May 16, 2004
This week I have been in Paris, studying French and generally playing house, more or less. As I am usually on tour or in the studio, during which times I don't often have a quiet time to put on a record and really get into it. When in the studio, I get up in the morning, maybe have time to listen to half a record, drive or walk 5 minutes (this has been true in Seattle making my/the Posies rec., in Memphis making the Big Star rec., and in the Bahamas making the REM rec.) and spend at least 12 hours in the studio, take 5 minutes to get home, and generally need quiet, and more likely sleep, when I arrive. And when I am in the mode of writing music and lyrics, I don't listen to any other music at all, to clear some space for new things to arrive. So for two weeks here in Paris I have been getting around to listening to many of the things that were piling up in my office in Seattle for literally years.
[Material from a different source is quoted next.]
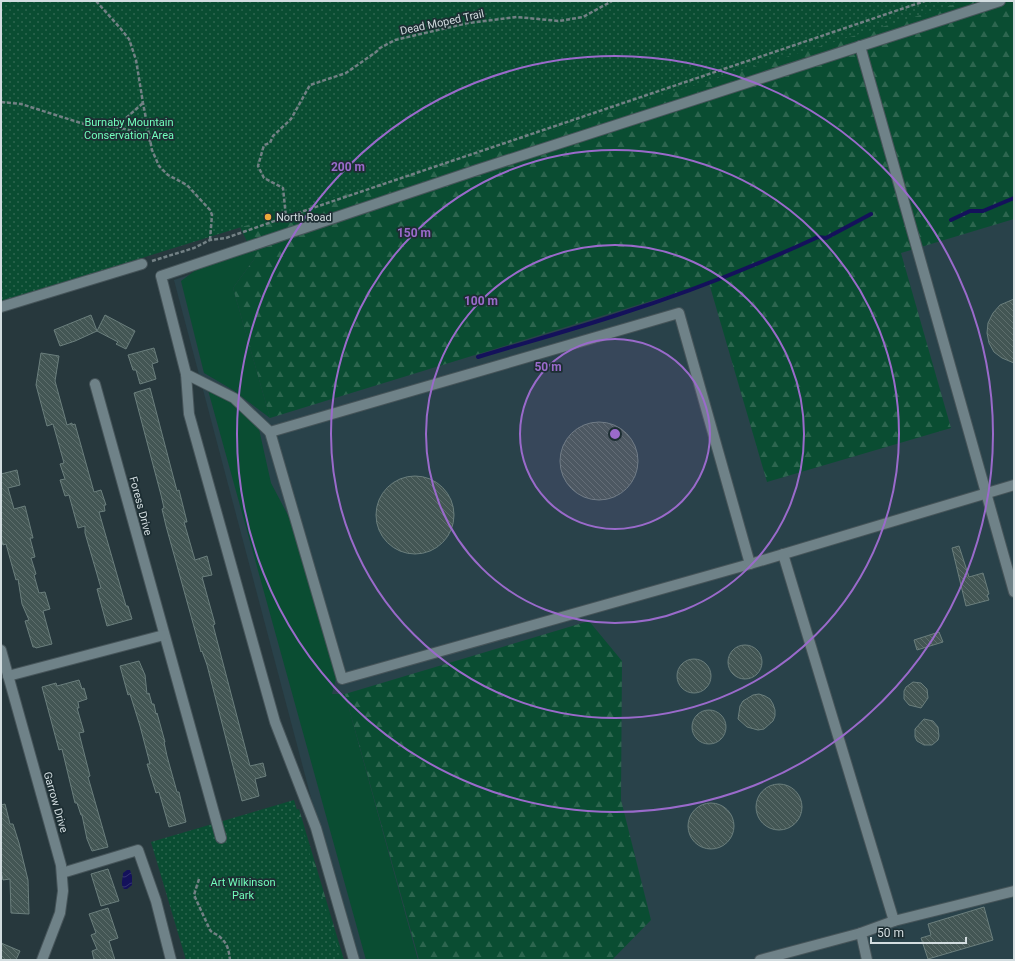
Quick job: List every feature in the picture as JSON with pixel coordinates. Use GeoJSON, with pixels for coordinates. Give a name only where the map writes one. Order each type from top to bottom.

Some things I have been enjoying:
Yoko ONO Season of Glass: I realize now that Steve Miller brutally absorbed and regurgitated Walking on Thin Ice to make the fairly insipid (sorry Steve and Rick!) Abracadabra. OK, maybe, A. is not the worst song in the world, it's not offensive, but, when you put it in context with the subject matter and delivery of Yoko's song, there is a feeling of injustice, not nearly as many people know Yoko's song.
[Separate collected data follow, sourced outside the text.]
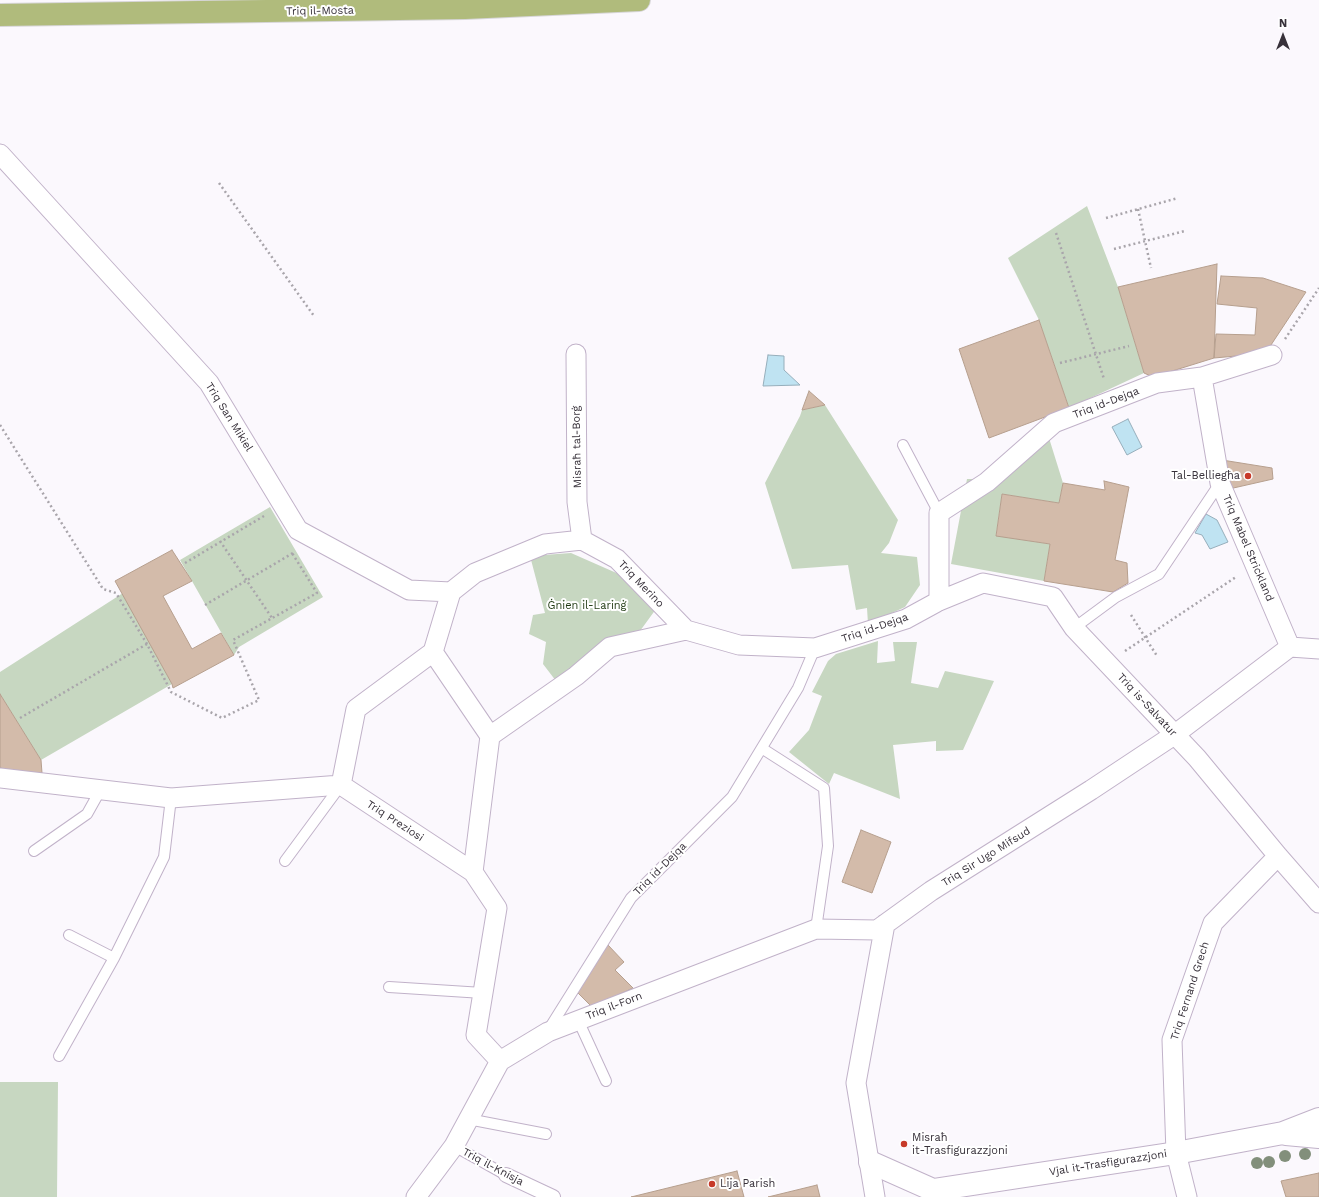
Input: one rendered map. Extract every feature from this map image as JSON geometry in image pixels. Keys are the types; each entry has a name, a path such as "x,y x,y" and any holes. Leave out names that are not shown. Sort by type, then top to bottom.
{"highway":[{"name":"Triq il-Mosta","path":"0,16 465,8 639,0"}],"street":[{"name":"Triq San Mikiel","path":"0,154 209,383 298,530 409,590 451,592"},
{"name":"Misraħ tal-Borġ","path":"576,354 577,502 582,540"},
{"name":"Triq id-Dejqa","path":"939,513 987,482 1054,423 1157,383 1202,377 1272,355"},
{"name":"Triq Mabel Strickland","path":"1202,377 1220,483 1290,647"},
{"path":"939,513 939,601"},
{"path":"0,778 171,798 341,785 356,709 433,652 451,592 475,573 545,544 582,540"},
{"name":"Triq Merino","path":"582,540 617,559 686,630"},
{"name":"Triq is-Salvatur","path":"939,601 983,583 1053,597 1074,628 1174,735 1198,758 1278,856 1319,903"},
{"name":"Triq id-Dejqa","path":"814,648 906,619 939,601"},
{"path":"490,736 576,676 610,648 686,630 739,645 814,648"},
{"path":"1290,647 1319,649"},
{"name":"Triq Sir Ugo Mifsud","path":"885,924 931,891 1091,790 1174,735 1290,647"},
{"path":"433,652 490,736 473,872"},
{"name":"Triq Preziosi","path":"341,785 473,872 497,908 476,1035 500,1061"},
{"name":"Triq Fernand Grech","path":"1187,1197 1176,1153 1172,1040 1213,923 1278,856"},
{"path":"875,1197 856,1083 885,924"},
{"name":"Triq il-Forn","path":"416,1197 454,1146 500,1061 548,1032 816,929 877,930 885,924"},
{"name":"Vjal it-Trasfigurazzjoni","path":"929,1194 1176,1153 1282,1133 1319,1119"},
{"name":"Vjal it-Trasfigurazzjoni","path":"1282,1133 1319,1137"},
{"path":"870,1162 929,1194"},
{"name":"Triq il-Knisja","path":"506,1175 553,1197"}],"lane":[{"path":"903,444 939,513"},
{"path":"1074,628 1116,597 1159,574 1220,483"},
{"name":"Triq id-Dejqa","path":"548,1032 631,898 732,797 798,688 814,648"},
{"path":"762,749 824,788 828,846 816,929"},
{"path":"284,861 341,785"},
{"path":"34,851 87,814 101,789"},
{"path":"59,1056 114,958 164,857 171,798"},
{"path":"69,935 114,958"},
{"path":"389,987 483,993"},
{"path":"578,1020 606,1081"},
{"path":"468,1119 546,1134"},
{"name":"Triq il-Knisja","path":"454,1146 506,1175"}],"path":[{"path":"219,183 314,316"},
{"path":"1106,218 1178,198"},
{"path":"1138,209 1151,268"},
{"path":"1114,248 1185,231"},
{"path":"1056,233 1104,380"},
{"path":"1272,355 1295,326 1319,288"},
{"path":"1060,363 1129,346"},
{"path":"0,425 103,589 116,592 147,644 171,692 222,718 259,700 234,640 316,592 288,547"},
{"path":"185,563 268,514"},
{"path":"220,541 272,618"},
{"path":"205,605 292,553"},
{"path":"1122,653 1236,576"},
{"path":"1131,615 1157,656"},
{"path":"20,718 147,644"}],"green space":[{"path":"1087,206 1118,287 1144,373 1069,408 1039,320 1008,258"},
{"path":"825,405 898,520 889,543 881,553 917,557 920,585 905,607 868,624 867,608 856,610 848,565 792,569 765,483 802,410"},
{"path":"1049,438 1063,483 1059,503 1002,494 996,535 1050,544 1044,581 951,564 967,479 977,479"},
{"path":"270,507 323,597 239,647 234,655 180,560"},
{"name":"Ġnien il-Larinġ","path":"571,553 621,575 656,609 640,631 556,681 543,664 546,642 529,634 533,615 545,613 530,556"},
{"path":"123,593 172,684 41,760 0,694 0,672"},
{"path":"878,641 877,663 895,661 893,642 917,642 911,683 938,688 945,671 994,681 963,750 936,751 936,741 893,745 900,799 834,773 829,784 789,752 809,730 822,696 812,692 828,661 836,654"},
{"path":"0,1082 58,1082 57,1197 0,1197"}],"water":[{"path":"768,355 784,356 784,370 800,385 763,386"},
{"path":"1128,419 1142,447 1127,455 1112,427"},
{"path":"1206,514 1217,520 1228,542 1210,549 1202,535 1195,533"}],"building":[{"path":"1217,264 1214,358 1153,377 1144,373 1118,287"},
{"path":"1221,276 1263,278 1306,292 1269,348 1259,354 1214,358 1216,334 1255,335 1257,308 1217,304"},
{"path":"1039,320 1069,408 989,438 959,349"},
{"path":"809,391 825,405 802,410"},
{"name":"Tal-Belliegħa","path":"1222,460 1272,468 1273,479 1229,489"},
{"path":"1104,481 1129,487 1115,560 1127,563 1128,583 1113,592 1044,581 1050,544 996,536 1002,494 1059,503 1063,483 1105,490"},
{"path":"172,550 192,581 163,596 192,649 221,633 234,655 173,688 115,581"},
{"path":"0,694 41,760 42,773 5,771 0,767"},
{"path":"861,830 891,842 872,893 842,882"},
{"path":"608,945 624,962 615,970 633,988 592,1007 576,991"},
{"name":"Lija Parish","path":"737,1171 744,1197 631,1197"},
{"path":"1319,1173 1319,1197 1286,1197 1281,1181"},
{"name":"Lija Parish","path":"817,1185 820,1197 768,1197"}],"place":[{"name":"Tal-Belliegħa","path":"1248,476"},
{"name":"Misraħ it-Trasfigurazzjoni","path":"904,1144"},
{"name":"Lija Parish","path":"712,1184"}]}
Gary JULES Trading Snake Oil for Wolf Tickets: this is a very touching, beautiful gentle rec. reminiscent, superficially, of Elliott Smith, Nick Drake, Cat Stevens, Dylan: but he has his own vibe certainly and it's really approachable and soft.
Also, I had a chance to set up a decent stereo here, and thus revisited the latest Posies and Big Star things I have, and was pleasantly surprised by both; what I have here is the Posies song we recorded in Memphis last, month, which is based on some music I wrote there on the gorgeous Steinway; and a combo of rough and final mixes from the Big Star sessions. I think this rec. is more fun than the earlier works, "fun" is not what most associate Big Star with. And of course, I don't believe the original Big Star rec.'s can be bettered, or even approached, really. They are the perfect synthesis of studio, humans, mood, age, and times. The studio still exists. But the cast, times and emotions are vastly altered by the intervening 30+ years, and thus this record bears resemblance to the others in proportion.
I also came across something that had been on the floor of my office for who knows how long, an unmarked CDR that turned out to have a brilliant cover of the Posies song, "Please Return It", I asked around via internet and found it was by a French band called Paloma. They slowed it down, and turned into something gentle, acoustic, almost country.
I saw a lot of music this week, Jesse Sykes & the Sweet Hereafter on Monday in my neighborhood (I happened to be walking home with groceries when I passed the club and saw that my friends from Seattle were playing in ten minutes!), and the next night at the same club I saw Swell. Wednesday I saw the Skatalites play an excellent show at the Cabaret Sauvage, out in the ass-end of nowhere in some Logan's Run looking jive they call a park out on the edge of Paris. Saturday night I saw Liars and (Seattle-ites again) the Blood Brothers play moderne punk art rock in a little club, and closed the night getting shitty drunk with various friends and Jesse Sykes again; I have been living so clean lately that I must admit 3 drinks absolutely killed me. So imagine what I was like after five of them! (joke).
Not much news wise; my rec. Soft Commands is out in N. America in July, and a tour to follow; of course I'll post the dates when they are confirmed.